De kinderen moesten niet zomaar uit het niets danspasjes verzinnen. Charlotte en Oliver zorgden voor de nodige inspiratie. Zo kregen de kinderen de opdracht om zich in duo’s op te delen en vervolgens lichaamsdelen te tekenen, in twee kolommen. Als de ene leerling een vinger tekende terwijl de andere een hoofd tekende, moesten ze een danspas verzinnen waarbij de vinger van de ene het hoofd van de andere raakte. Of als ze allebei een hand tekenden, dan moest het een danspas zijn waarbij hun handen elkaar raakten.
Bij de jongere kinderen waren de opdrachten nog toegankelijker. Daar toonden de kunstenaars verschillende prenten van bekende cartoons en Disneyfiguren en moesten ze de illustratie imiteren.

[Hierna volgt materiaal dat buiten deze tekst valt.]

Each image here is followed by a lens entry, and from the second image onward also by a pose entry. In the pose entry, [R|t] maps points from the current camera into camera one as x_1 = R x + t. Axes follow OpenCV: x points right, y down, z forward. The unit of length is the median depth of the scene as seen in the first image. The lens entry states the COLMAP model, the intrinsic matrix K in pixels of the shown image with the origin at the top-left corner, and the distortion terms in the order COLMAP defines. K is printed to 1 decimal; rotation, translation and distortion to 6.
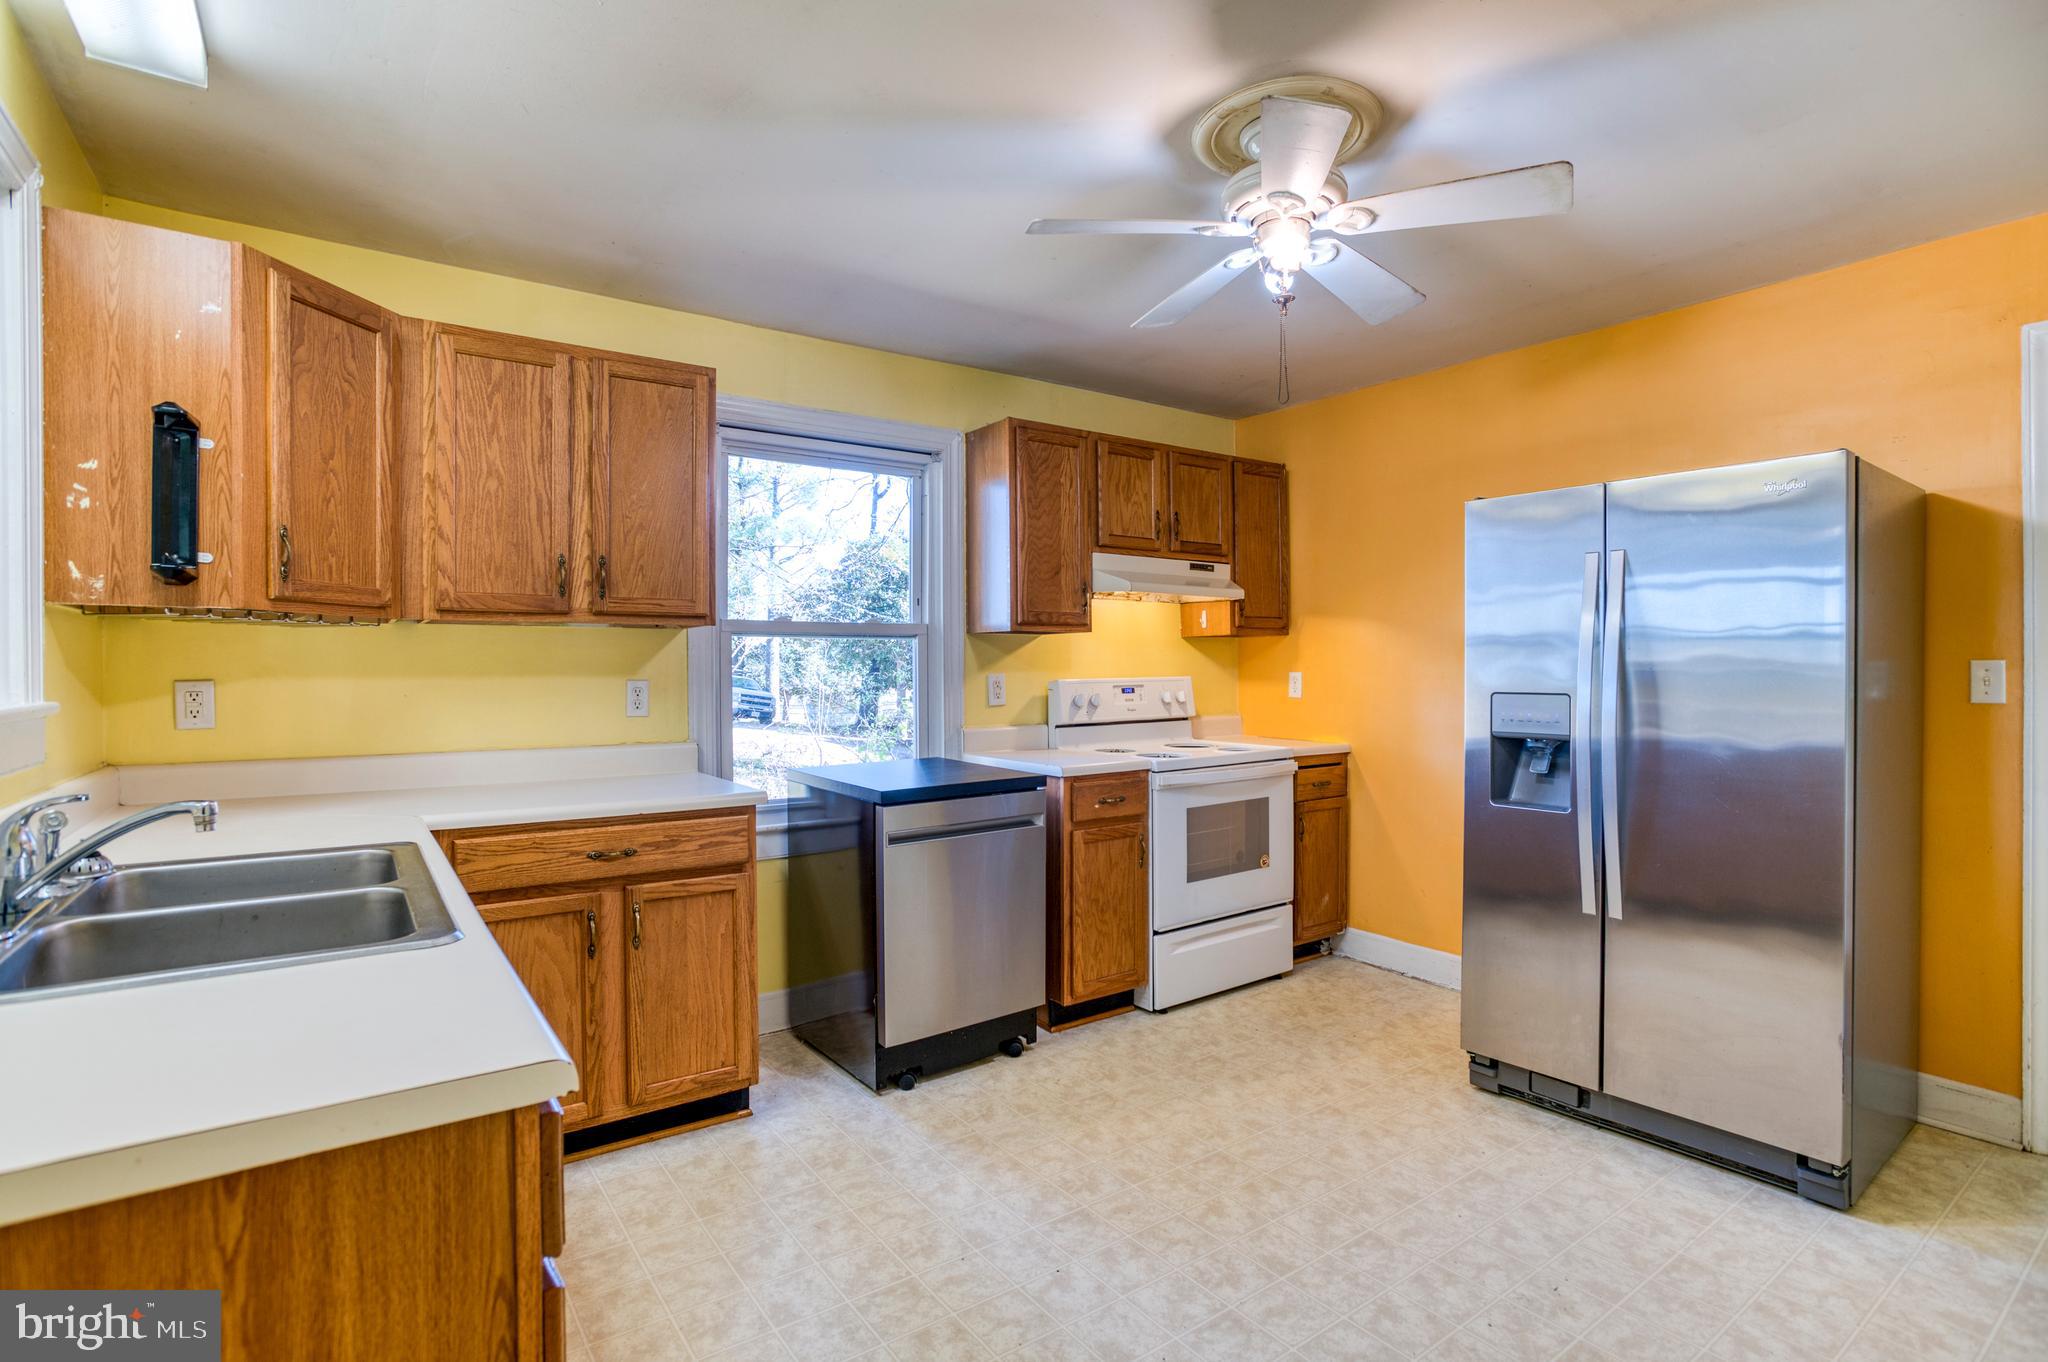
lens RADIAL K [[987.7, 0, 1030.7], [0, 987.7, 672.7], [0, 0, 1]] dist [-0.031319, 0.010793]
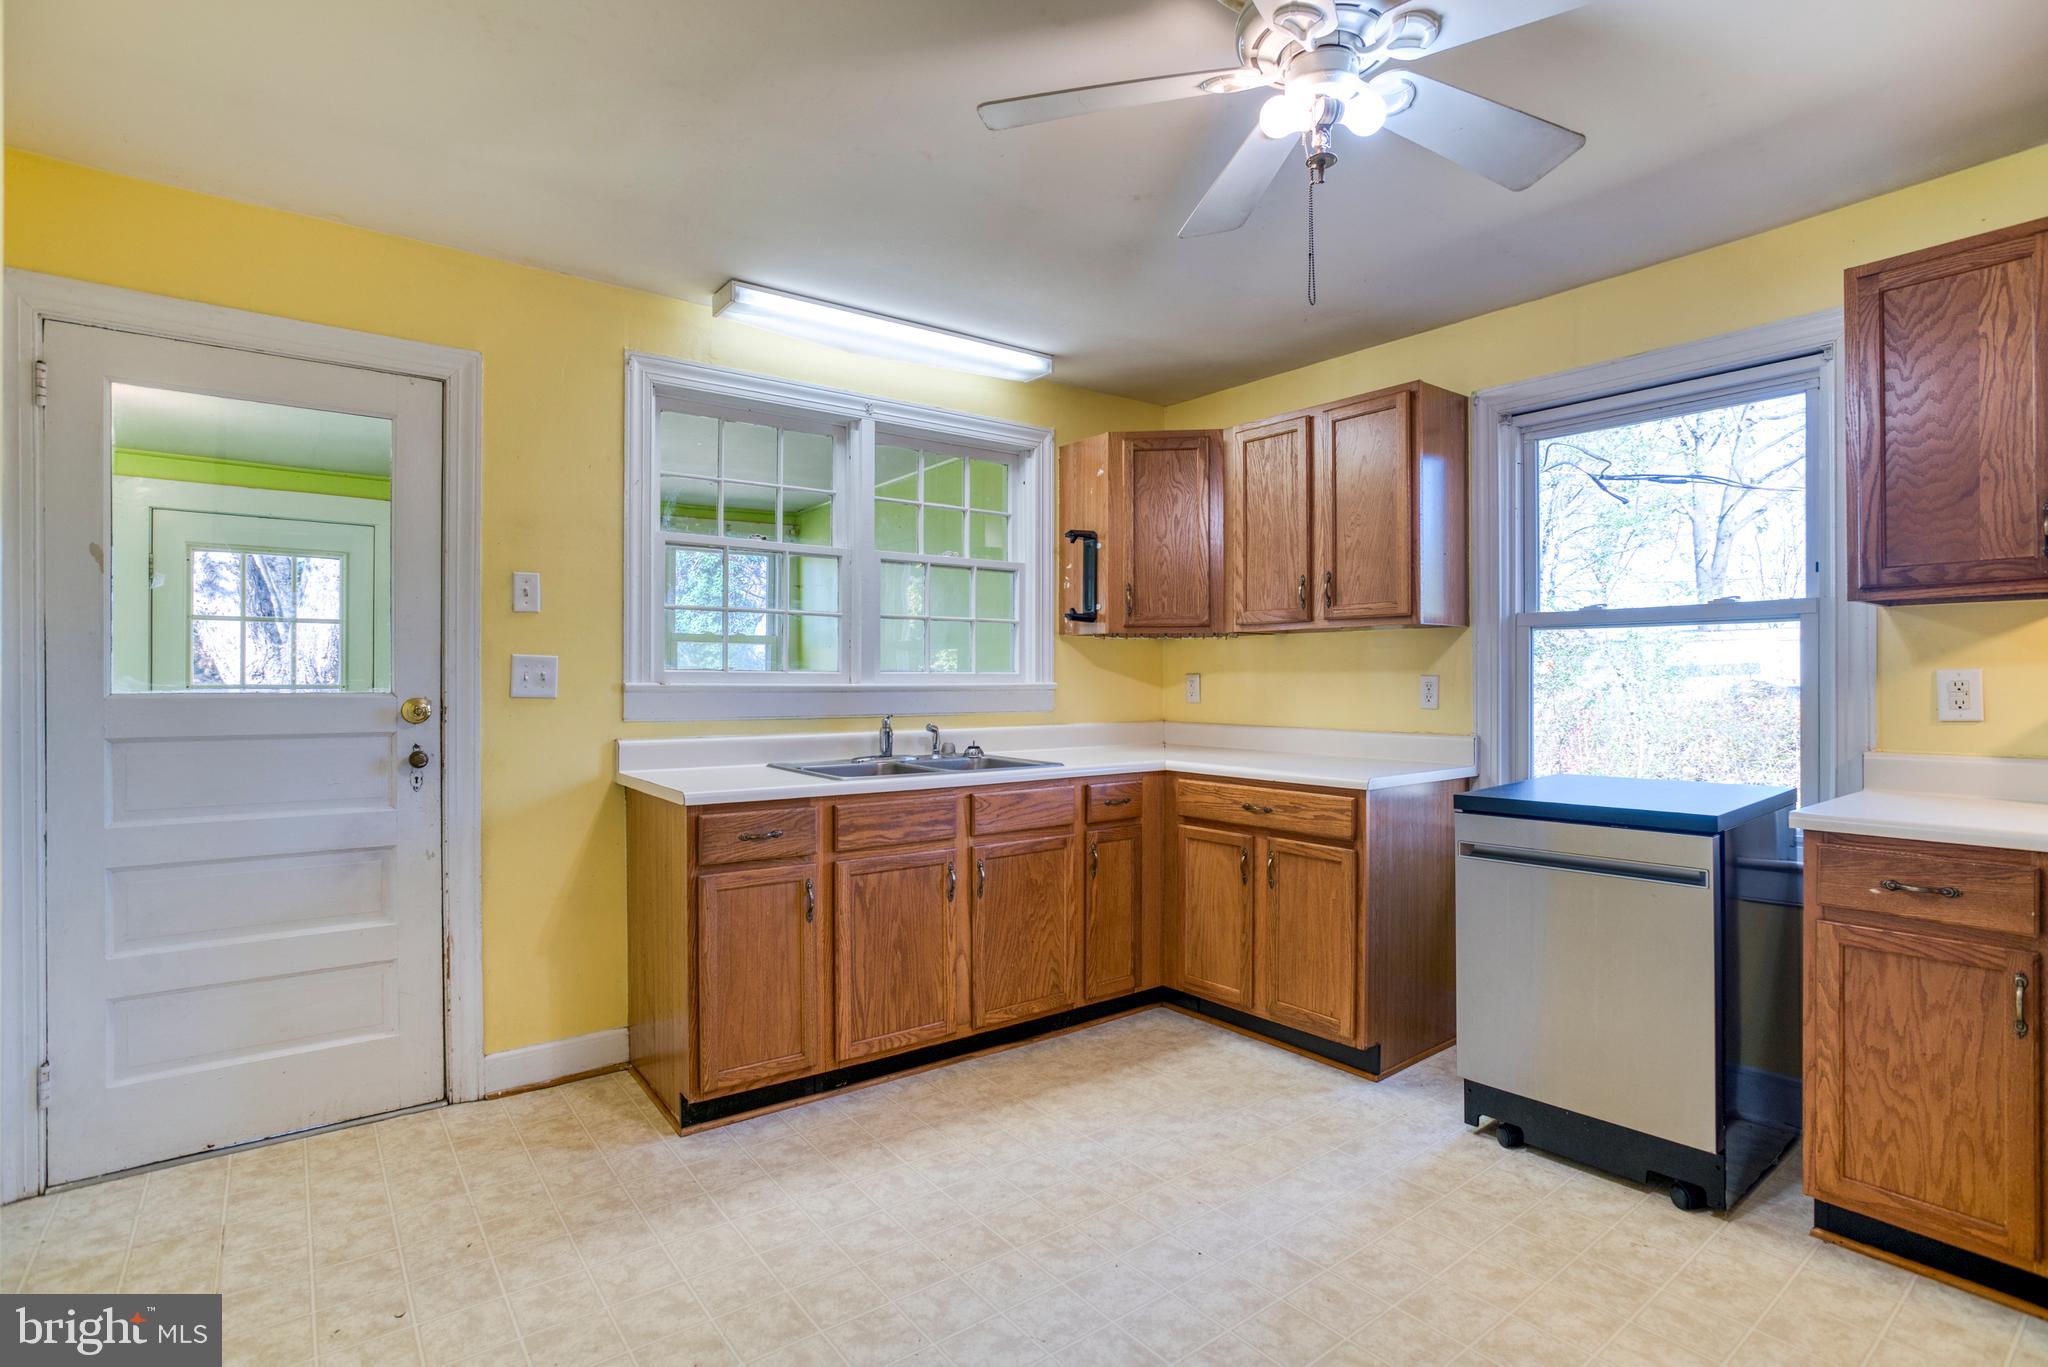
lens RADIAL K [[987.7, 0, 1028.6], [0, 987.7, 679.7], [0, 0, 1]] dist [-0.031319, 0.010793]
pose [[0.040129, 0.005436, -0.999180, 0.830178], [-0.003541, 0.999980, 0.005298, 0.009675], [0.999188, 0.003325, 0.040148, 0.628349]]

Bijvoorbeeld, als de cartoon met de handen in de lucht aan het zwaaien was, dan moesten ze eveneens hun handen in de lucht zwieren. In het algemeen werkte De Conventie met heel wat visueel materiaal zodat de leerlingen voldoende voorbeelden kregen en die naar hun eigen zin konden aanpassen. Zo bekeken ze onder meer een scène uit de film 500 Days of Summer waarin het hoofdpersonage een flashmob in gang zet.
Toonmomenten
Tijdens de workshops voorzag De Conventie een aantal momenten waarbij de leerlingen hun danspasjes konden tonen zonder er een echte beoordeling aan vast te knopen. Na elk toonmoment werd er geapplaudisseerd om het zelfvertrouwen van de kinderen een boost te geven. Op die manier hadden ze na elke workshop een succeservaring, ongeacht de techniciteit van hun danskunsten.
Na alle workshops zal er een groot toonmoment komen. ‘Ofwel maken we een filmpje, ofwel laten we iets op het podium zien bij één van onze maandafsluiters. Kinderen vinden het leuk om hun ouders te tonen wat ze geleerd hebben’, verklaart Janneke. ‘Maar het eindresultaat is niet de voornaamste doelstelling. Het proces op zich is het doel.’
Tips voor leerkrachten
- Een cultuurproject is ideaal voor klassen waar er soms moeilijkheden zijn tussen de kinderen, want zo leren ze elkaar op een nieuwe manier kennen. Het is ook ideaal voor buitengewoon onderwijs, zeker als er wordt ingezet op de succeservaring.
- Samenwerken met een externe partner maakt dat je je horizon verbreedt. Je ontdekt werkvormen die je anders nooit zelf zou ontdekken. Voor de leerlingen is het ook belangrijk te leren samenwerken met externen.
- Organiseer vooraf een kennismakingsmomentje met de externe partner. Op die manier kan je je doelgroep voorstellen en zijn de verwachtingen duidelijk.